== Segment start ==
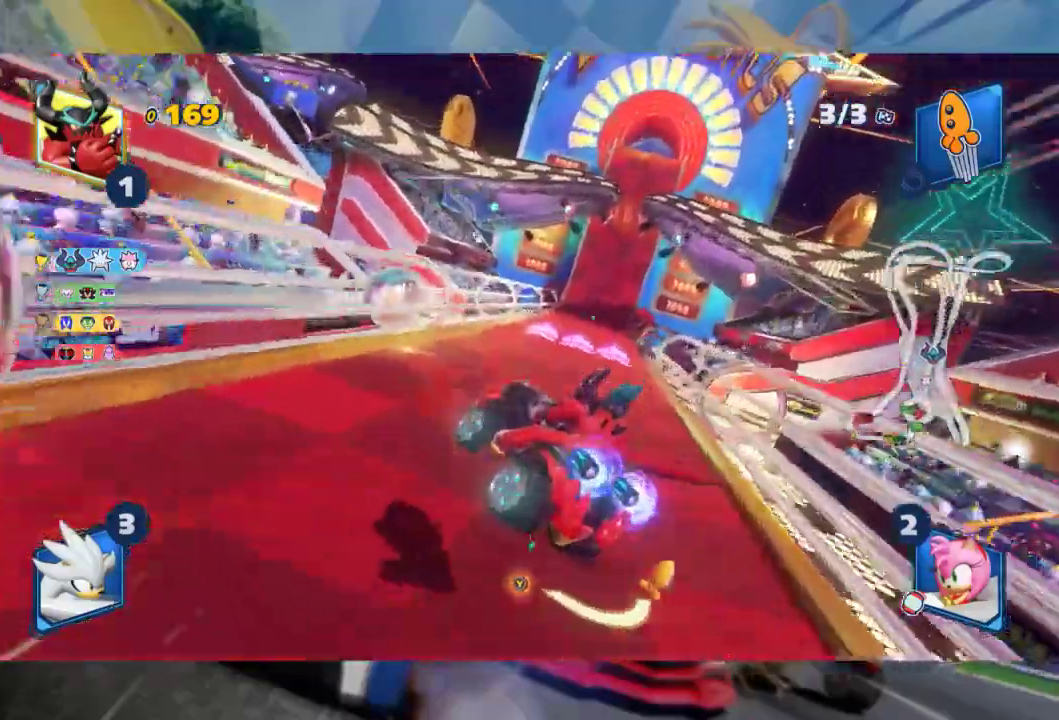
{"buttons": ["L2", "R2"], "left_stick": "right", "right_stick": "center", "events": [[100, "left_stick", "center"], [250, "left_stick", "right"], [400, "L2", "up"], [483, "L2", "down"]]}
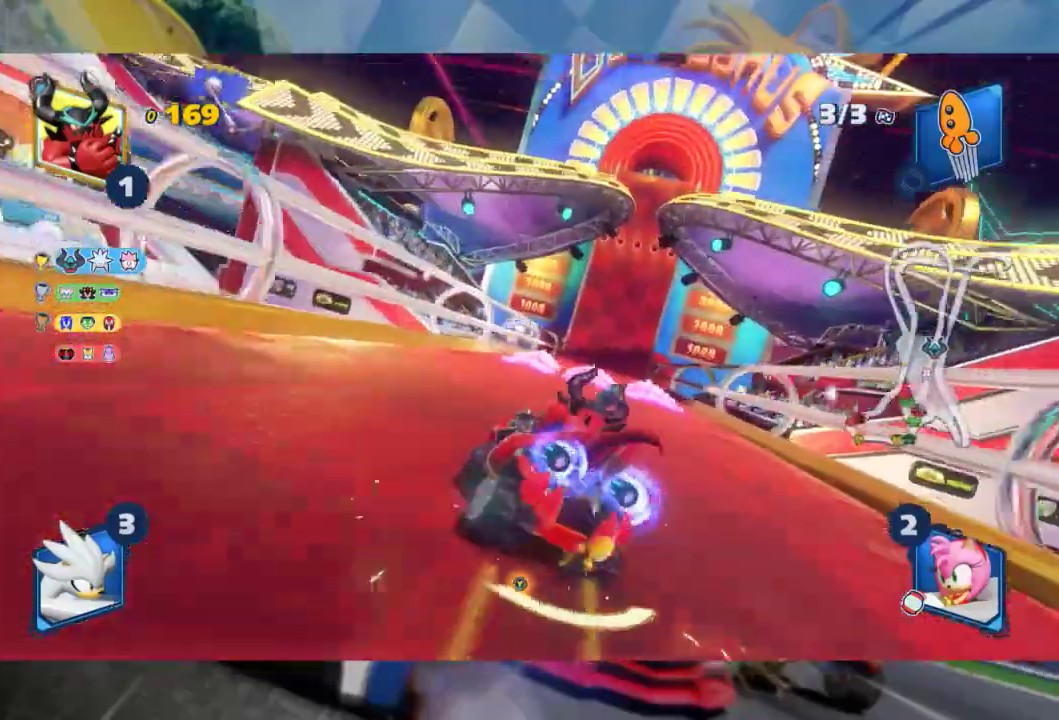
{"buttons": ["L2", "R2"], "left_stick": "left", "right_stick": "center", "events": [[367, "L2", "up"], [367, "left_stick", "left"], [467, "L2", "down"]]}
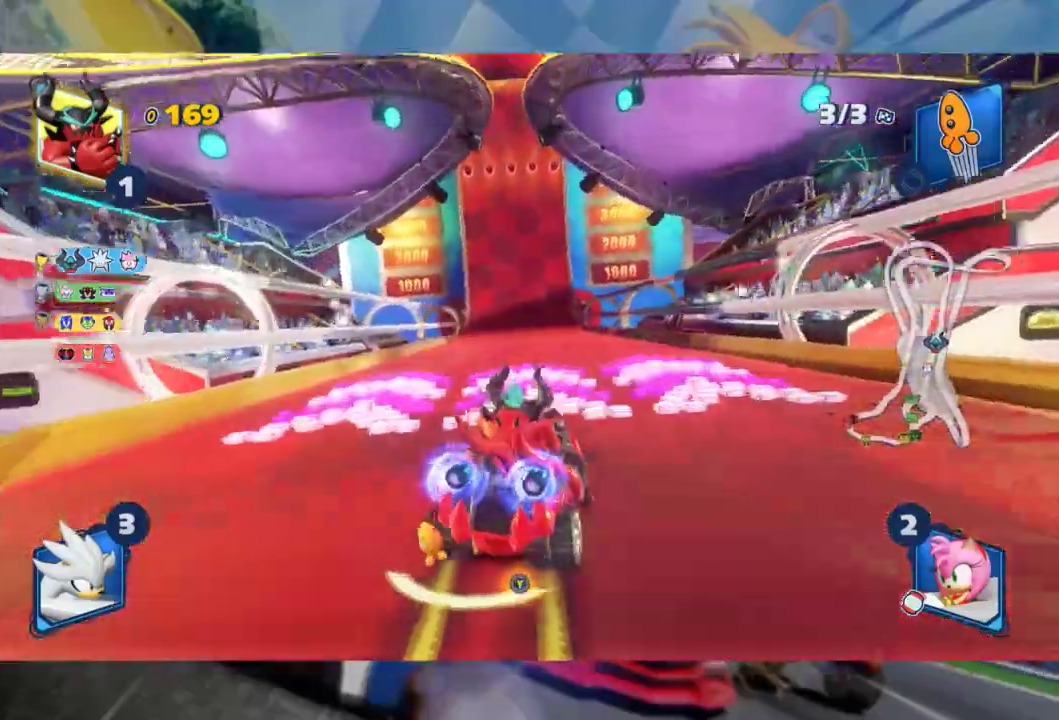
{"buttons": ["L2", "R2"], "left_stick": "right", "right_stick": "center", "events": [[367, "left_stick", "center"], [417, "left_stick", "right"], [433, "L2", "up"], [500, "L2", "down"]]}
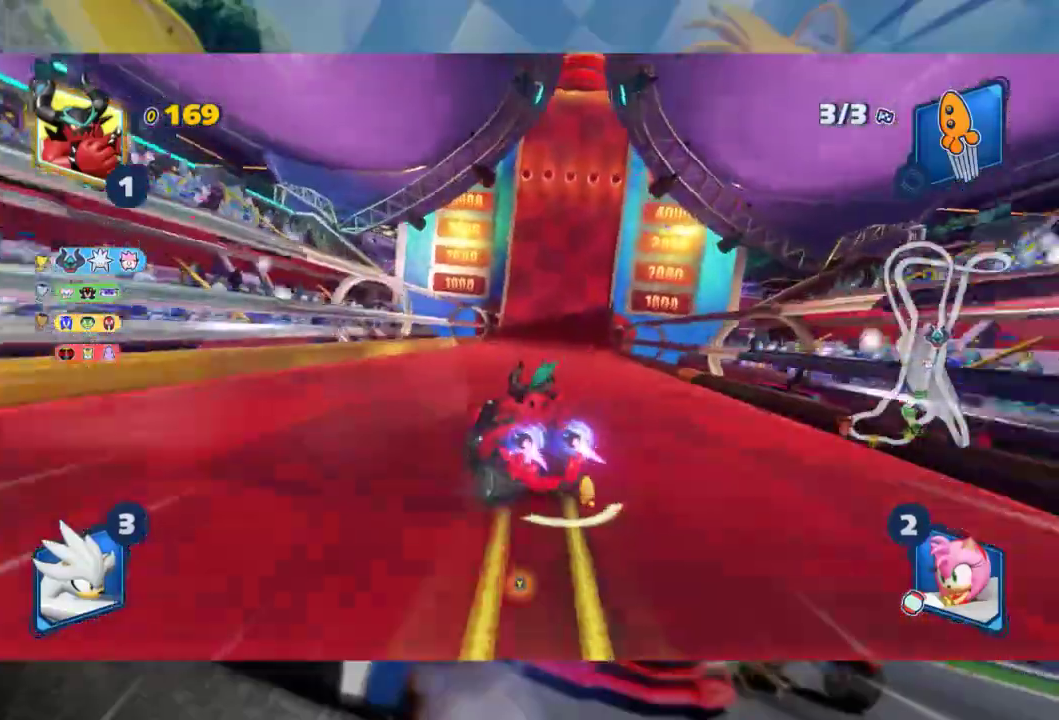
{"buttons": ["L2", "R2"], "left_stick": "left", "right_stick": "center", "events": [[83, "left_stick", "center"], [217, "left_stick", "left"], [317, "left_stick", "center"], [417, "left_stick", "left"]]}
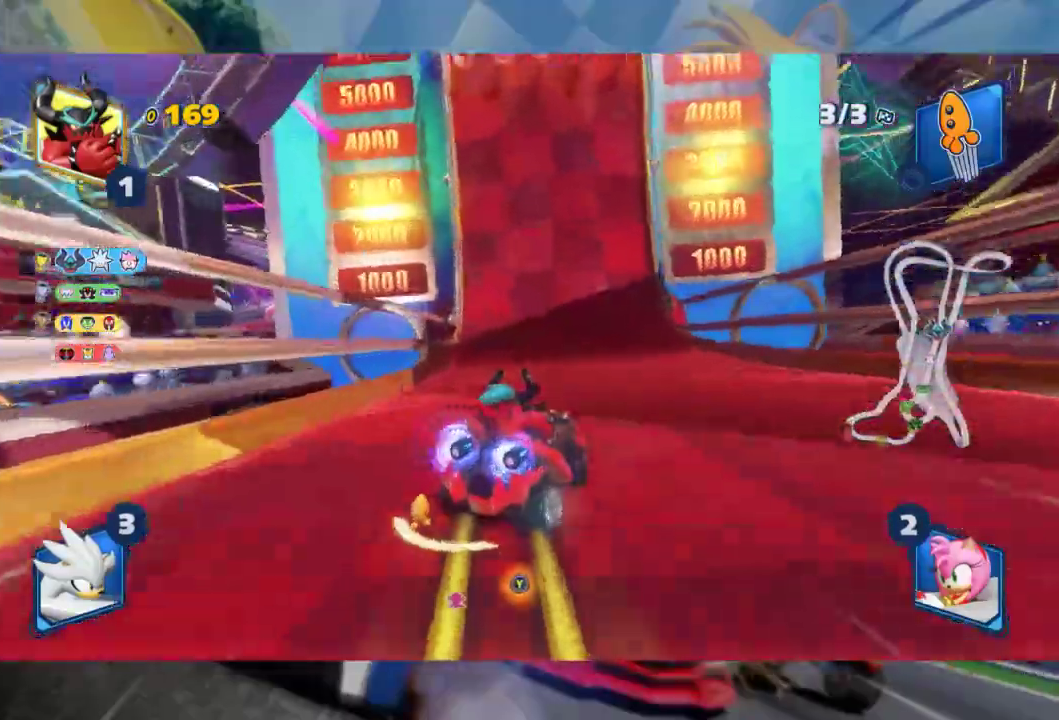
{"buttons": ["R2"], "left_stick": "center", "right_stick": "center", "events": [[133, "L2", "up"], [283, "left_stick", "center"]]}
== Segment end ==
How to complete this task:
Repeat the records above exactly, omitting every picture.

Exercise solution:
{"buttons": ["L2", "R2"], "left_stick": "right", "right_stick": "center", "events": [[100, "left_stick", "center"], [250, "left_stick", "right"], [400, "L2", "up"], [483, "L2", "down"]]}
{"buttons": ["L2", "R2"], "left_stick": "left", "right_stick": "center", "events": [[367, "L2", "up"], [367, "left_stick", "left"], [467, "L2", "down"]]}
{"buttons": ["L2", "R2"], "left_stick": "right", "right_stick": "center", "events": [[367, "left_stick", "center"], [417, "left_stick", "right"], [433, "L2", "up"], [500, "L2", "down"]]}
{"buttons": ["L2", "R2"], "left_stick": "left", "right_stick": "center", "events": [[83, "left_stick", "center"], [217, "left_stick", "left"], [317, "left_stick", "center"], [417, "left_stick", "left"]]}
{"buttons": ["R2"], "left_stick": "center", "right_stick": "center", "events": [[133, "L2", "up"], [283, "left_stick", "center"]]}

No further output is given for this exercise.